SET TASK 1 –
According to the essay on cell towers, where were the towers along the interstate highways always placed?

EXTRACT PROVIDED –
'''

On this latest trip, however, we noticed an additional feature that has only recently been added to the landscape: cell towers. Cruising along interstate highways, we saw these towers every few miles, always on a high hill or ridge. We can imagine the engineers who designed the placement of these towers driving along the same route, looking for elevated locations to build their towers, obviously to maximize cell coverage for passing travelers. 

The consistent pattern of the placement of these towers calls to mind the Old Testament phenomenon of God's people building altars on the high places of their land. There is something about hills and mountains jutting up into the sky that captures the human imagination. We feel closer to the divine when standing on a high place, above the routine toils of life that take place far below. 

Of course, the problem with those high places of old was that they became centers of idolatry, replacing the worship of the spiritual God with the worship of carnal idols. The high places turned people away from God, and set them up for spiritual collapse. 

I am not equating cell towers with idolatry. But perhaps there is a useful metaphor here. Is it possible that we Americans have made technology our false god? In a very real sense, our electronic devices have replaced God as the primary source of guidance in our lives. We trust in our technical wizardry to save us, and will spare no expense to weave this technology into every corner of our lives. 

Someday the inadequacy of our digital high places to save us will be exposed, and we will be forced to face life--and the afterlife--without them. What then? 

Wisdom demands that we treat technology, not as a god, but as a tool in service to the true God, who alone can satisfy all the desires of our heart.

'''

GIVEN ENTRIES –
'''

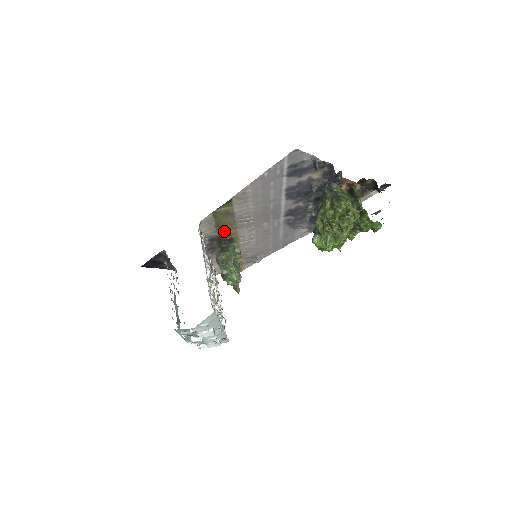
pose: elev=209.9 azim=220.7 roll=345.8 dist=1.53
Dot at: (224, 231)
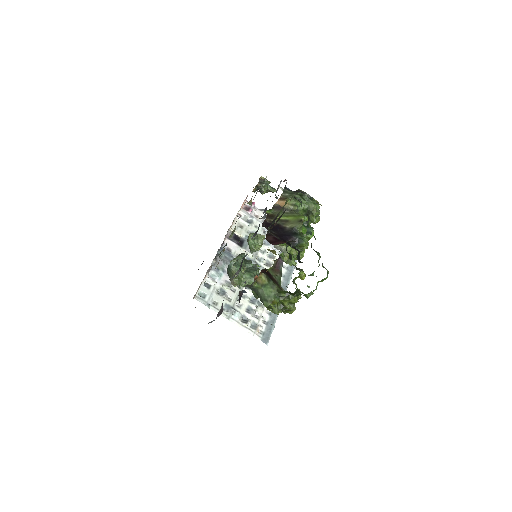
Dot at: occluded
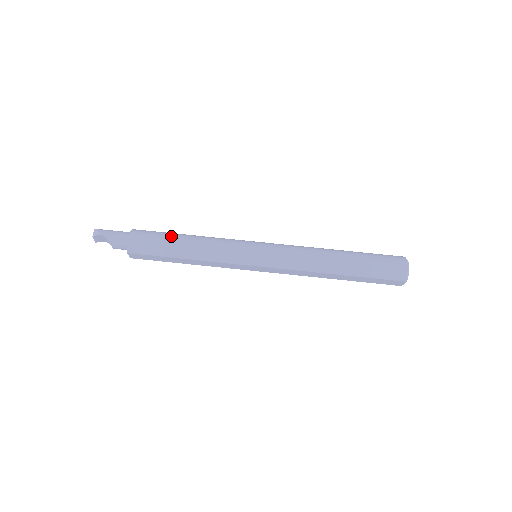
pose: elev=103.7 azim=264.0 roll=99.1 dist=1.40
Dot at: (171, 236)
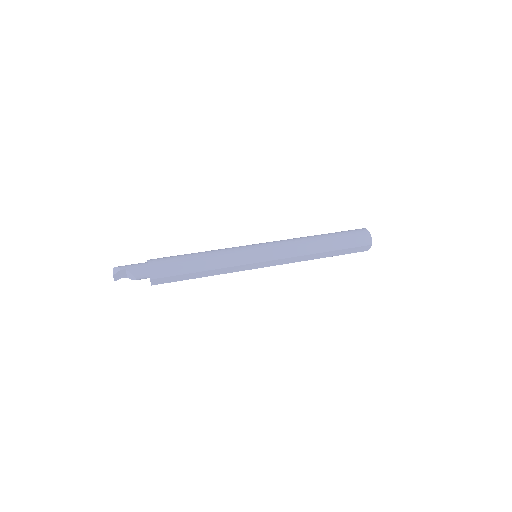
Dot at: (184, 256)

'''

SET TASK 2 –
Convert the pose and dot rows above into a numbered list with one line per item, omitting blank lines and leaving out the pictures.

EXERCISE RESULT 1 –
On a high hill or ridge.

EXERCISE RESULT 2 –
1. pose: elev=209.9 azim=220.7 roll=345.8 dist=1.53
2. Dot at: (224, 231)
3. Dot at: occluded
4. pose: elev=103.7 azim=264.0 roll=99.1 dist=1.40
5. Dot at: (171, 236)
6. Dot at: (184, 256)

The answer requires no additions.